While state Republican lawmakers consider what additional abortion restrictions they may put in place during a special legislative session beginning later this month, some pro-life advocates are concerned with mailboxes.

Indiana Attorney General Todd Rokita, a staunch anti-abortion advocate told CBS4, “We are concerned that abortifacients could be trafficked into the state.”

Trafficked… through the mail.

The concern involves the rise of medication abortion. According to just released statistics from the state health department, 57% of all abortions performed in Indiana last year were “non-surgical”.

The state data mirrors national estimates from the Guttmacher Institute, putting medication abortion in the US at 54%.

Primarily, medical abortion is a two-pill regimen, mifepristone and misoprostol. They are FDA approved for pregnancies of up to 10 weeks. During the pandemic, the federal agency made the drug available by mail. In December, the FDA made availability by mail permanent.

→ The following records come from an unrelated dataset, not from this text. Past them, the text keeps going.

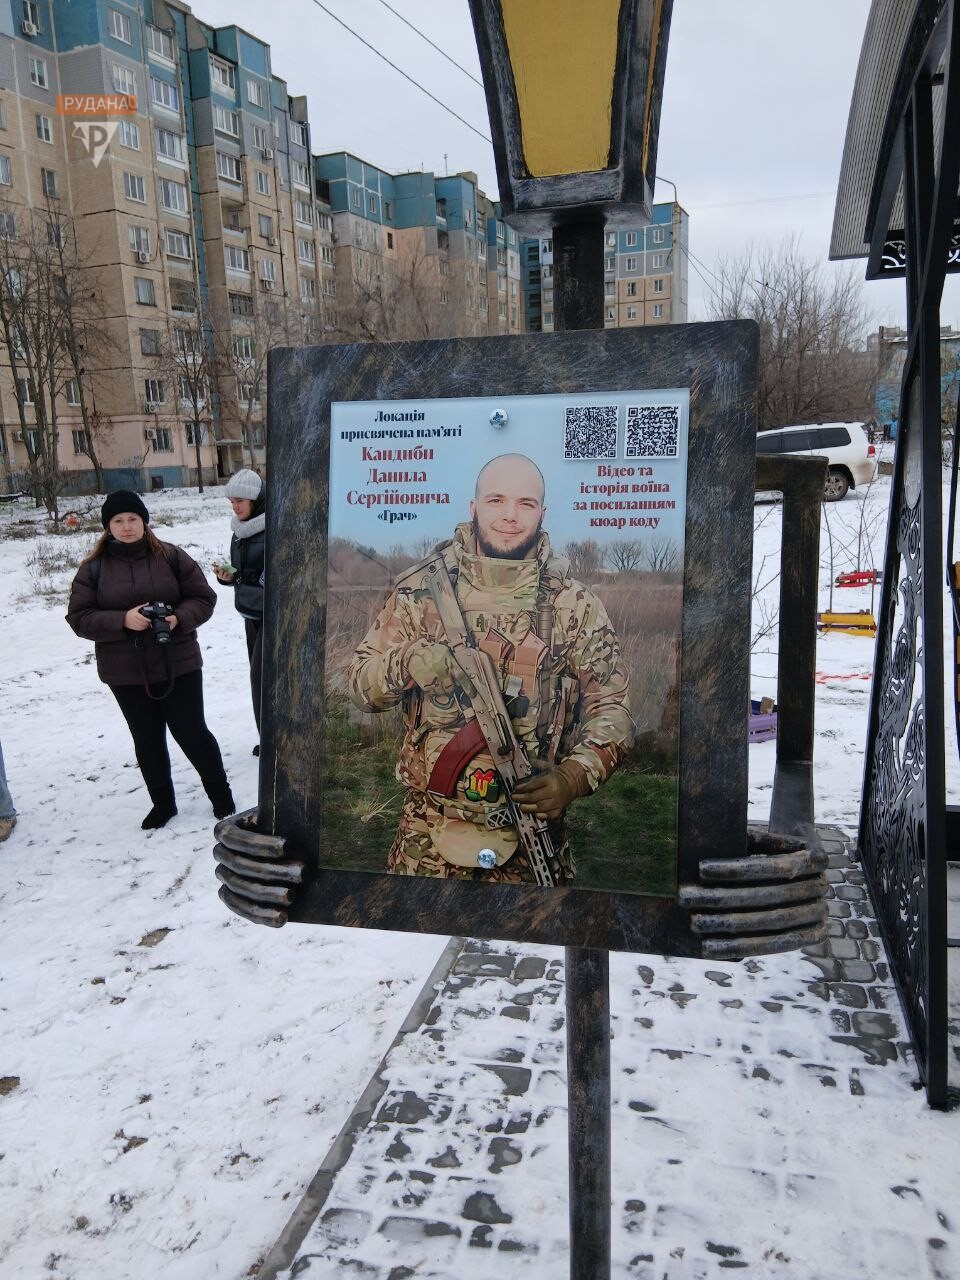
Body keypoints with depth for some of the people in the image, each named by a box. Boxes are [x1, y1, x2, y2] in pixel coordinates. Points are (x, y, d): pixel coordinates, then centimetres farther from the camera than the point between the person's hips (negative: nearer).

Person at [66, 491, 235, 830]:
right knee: (147, 740, 13)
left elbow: (203, 598, 1)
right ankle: (162, 802, 31)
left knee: (191, 732, 4)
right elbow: (79, 617, -3)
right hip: (126, 672, 2)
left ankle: (221, 796, 24)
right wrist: (122, 620, -19)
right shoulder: (94, 568, 0)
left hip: (178, 664, -2)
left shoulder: (171, 556, -2)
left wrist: (179, 618, -19)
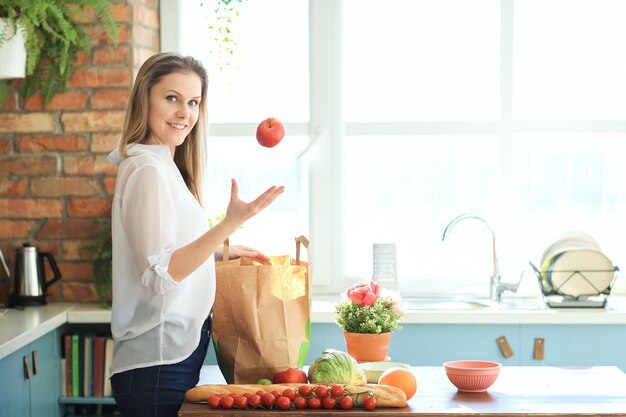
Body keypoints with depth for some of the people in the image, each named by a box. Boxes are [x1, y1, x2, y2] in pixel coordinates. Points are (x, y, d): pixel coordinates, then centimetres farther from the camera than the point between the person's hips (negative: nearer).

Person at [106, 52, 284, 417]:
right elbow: (160, 274, -22)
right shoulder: (149, 171, -14)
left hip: (175, 357, 10)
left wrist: (223, 253, 22)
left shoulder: (163, 167, 15)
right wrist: (229, 225, -31)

The Associated Press and other news outlets reported earlier this week that after the US Supreme Court overturned Roe V. Wade, social media Facebook and Instagram outlets shut down ads offering abortion pills for delivery.

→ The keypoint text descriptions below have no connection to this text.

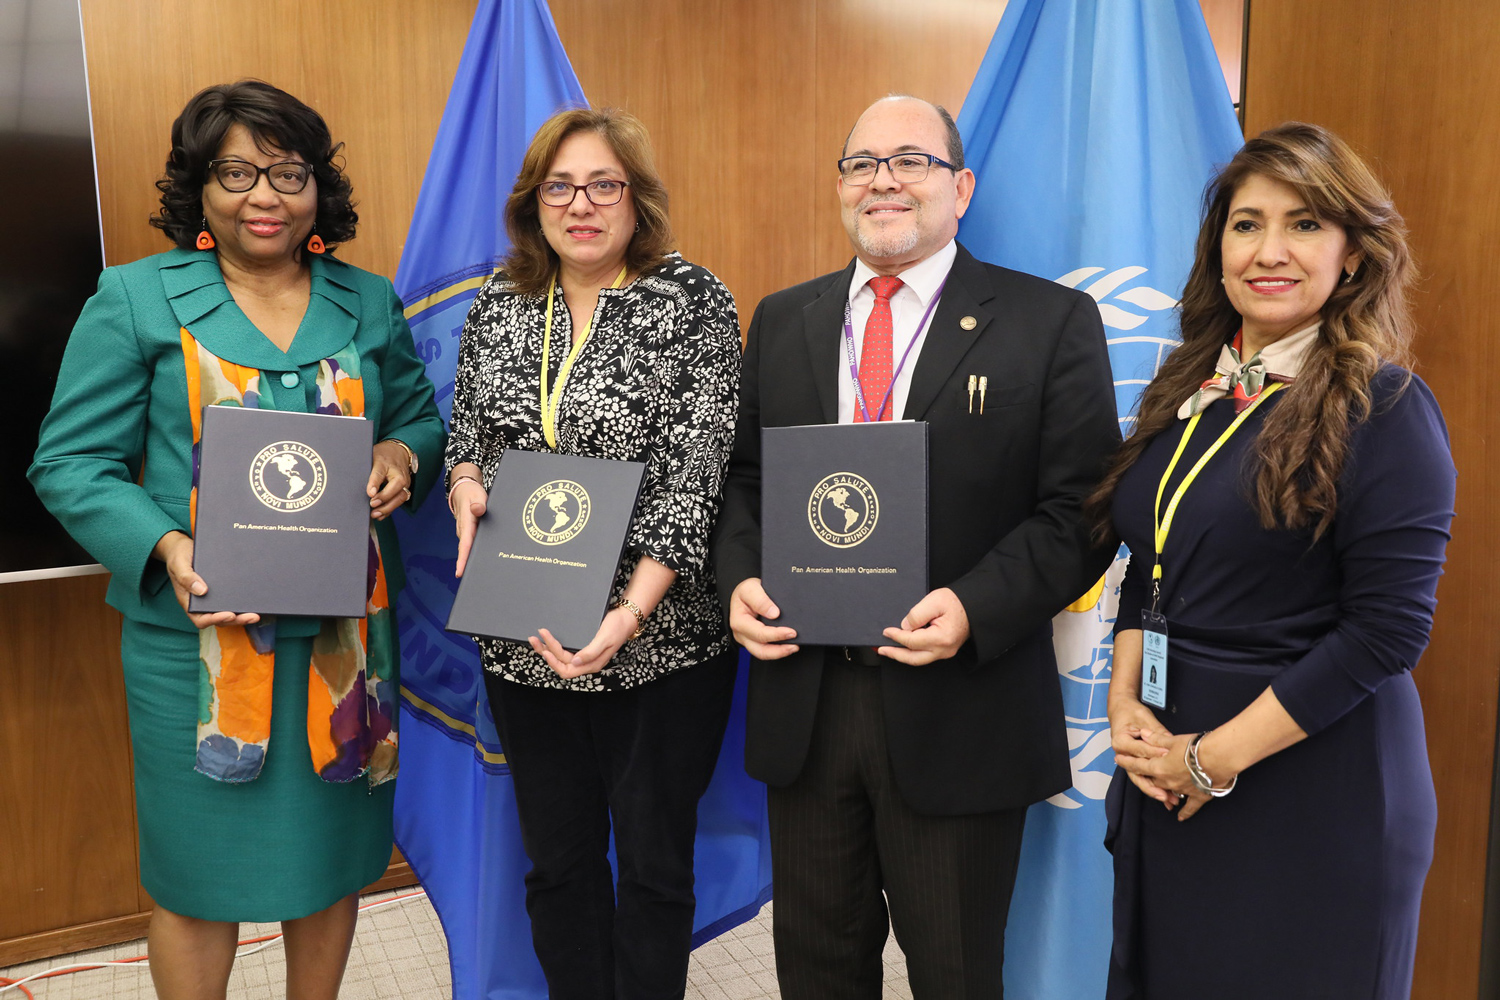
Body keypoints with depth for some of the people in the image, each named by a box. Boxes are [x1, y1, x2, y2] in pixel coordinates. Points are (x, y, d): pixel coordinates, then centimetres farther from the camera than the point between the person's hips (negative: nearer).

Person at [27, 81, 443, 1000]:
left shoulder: (369, 302, 8)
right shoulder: (136, 298, -1)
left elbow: (421, 417, 18)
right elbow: (71, 463, -3)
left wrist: (403, 454, -7)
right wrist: (168, 549, -20)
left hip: (343, 632, 3)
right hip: (200, 629, -3)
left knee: (332, 852, 17)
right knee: (202, 867, 9)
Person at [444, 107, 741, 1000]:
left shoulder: (694, 301, -7)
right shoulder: (497, 308, 7)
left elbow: (696, 466, -15)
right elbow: (465, 432, 17)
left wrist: (632, 610, -24)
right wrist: (466, 479, -7)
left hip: (659, 644, -4)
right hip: (523, 638, 4)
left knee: (654, 867, 11)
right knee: (556, 862, 17)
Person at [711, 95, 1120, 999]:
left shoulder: (1052, 322, -4)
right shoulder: (782, 321, 9)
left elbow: (1080, 511, -8)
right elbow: (743, 481, 12)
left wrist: (976, 607, -22)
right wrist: (740, 580, -6)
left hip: (959, 714, -3)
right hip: (802, 701, 4)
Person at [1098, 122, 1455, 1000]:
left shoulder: (1386, 409, -13)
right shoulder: (1189, 390, 6)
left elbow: (1388, 629, -18)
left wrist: (1216, 759, -16)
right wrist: (1125, 703, -3)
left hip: (1311, 787, -6)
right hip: (1164, 775, 6)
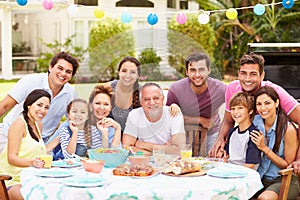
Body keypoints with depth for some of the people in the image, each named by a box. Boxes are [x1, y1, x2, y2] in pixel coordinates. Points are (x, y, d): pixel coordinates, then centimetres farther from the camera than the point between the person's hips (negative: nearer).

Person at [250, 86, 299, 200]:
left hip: (286, 181, -4)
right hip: (262, 178, 4)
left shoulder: (288, 129, -16)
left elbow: (288, 165, -11)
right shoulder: (256, 121, -1)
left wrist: (264, 148, -19)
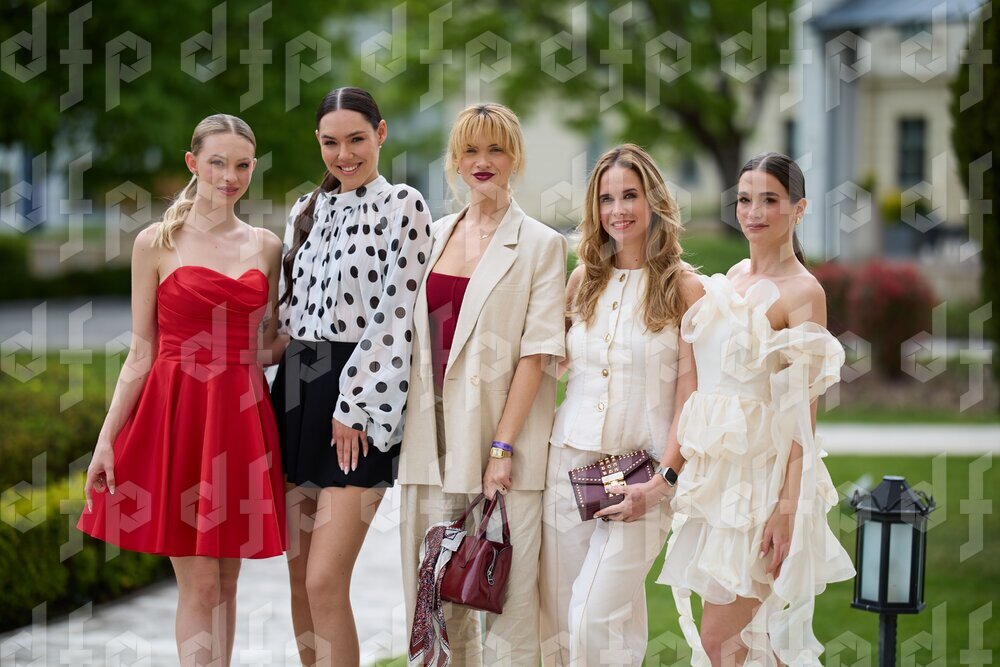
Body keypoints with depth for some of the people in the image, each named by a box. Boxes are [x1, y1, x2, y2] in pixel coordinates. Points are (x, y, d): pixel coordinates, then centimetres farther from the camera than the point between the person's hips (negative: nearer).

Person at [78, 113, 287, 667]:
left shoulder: (266, 247, 11)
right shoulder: (156, 243, 2)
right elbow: (140, 354, 1)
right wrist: (106, 438, -4)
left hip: (242, 418, 3)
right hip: (177, 414, -3)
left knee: (225, 579, 7)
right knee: (197, 582, -5)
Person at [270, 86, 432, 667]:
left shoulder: (402, 207, -5)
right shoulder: (307, 211, 15)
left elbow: (396, 316, -11)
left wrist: (354, 406, -14)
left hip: (360, 400, -7)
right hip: (298, 386, 7)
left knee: (326, 581, -12)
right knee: (300, 575, 7)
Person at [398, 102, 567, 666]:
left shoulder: (541, 245, 0)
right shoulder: (433, 236, 14)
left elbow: (537, 354, -7)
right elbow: (415, 340, 17)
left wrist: (503, 446, -14)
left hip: (502, 432, -4)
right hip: (434, 437, 5)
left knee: (507, 593, -6)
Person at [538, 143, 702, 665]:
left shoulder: (682, 287, -2)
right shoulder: (584, 279, 11)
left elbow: (691, 393, -6)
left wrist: (662, 481, -13)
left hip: (640, 471, -4)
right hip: (569, 461, 4)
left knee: (596, 621, -12)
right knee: (558, 620, 4)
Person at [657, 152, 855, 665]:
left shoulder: (802, 292, -10)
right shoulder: (734, 278, 12)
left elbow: (803, 411, -14)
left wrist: (787, 509, -19)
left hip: (760, 477, -7)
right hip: (714, 471, 7)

With a variety of abortion bans now in place in some twenty states, the US Postal Service has taken the position that it does not have a role in policing parcels for abortion medications.

USPS spokesperson Kimberly Frum told CBS4, “Federal law and Postal Service regulations determine what can and can’t be mailed. The mailer is responsible for ensuring that all Postal Service requirements, as well as all federal and state laws and local ordinances have been met.”

Dr. Christine Francis, CEO-Elect of the American Association of Pro-Life OBGYN’s said she has treated patients who have used the drugs without physician supervision, “As access to these medications is expanded in really a reckless way, I think it’s very reasonable to think that we are going to continue to see more women in our emergency rooms.”

Complications can arise from mifepristone. The FDA’s medication guide warns, “About 2 to 7 out of 100 women taking (Mifepristone) will need a surgical procedure because the pregnancy did not completely pass from the uterus or to stop bleeding.”

But Dr. Caitlin Bernard, an OBGYN and professor at the IU School of Medicine said when legal abortion is limited, women are forced to pursue riskier abortion methods.

“If women are so desperate to send away to receive pills to have a self-managed abortion at home is what Right-To-Life doing really helping them? Obviously not… because then they wouldn’t be doing something as drastic as that,” said Bernard.

There are no clear signals on what abortion restrictions may emerge at the State Capitol this month. It is equally unclear what could be done to prevent women from receiving abortion medication mailed to them regardless of what the law may allow.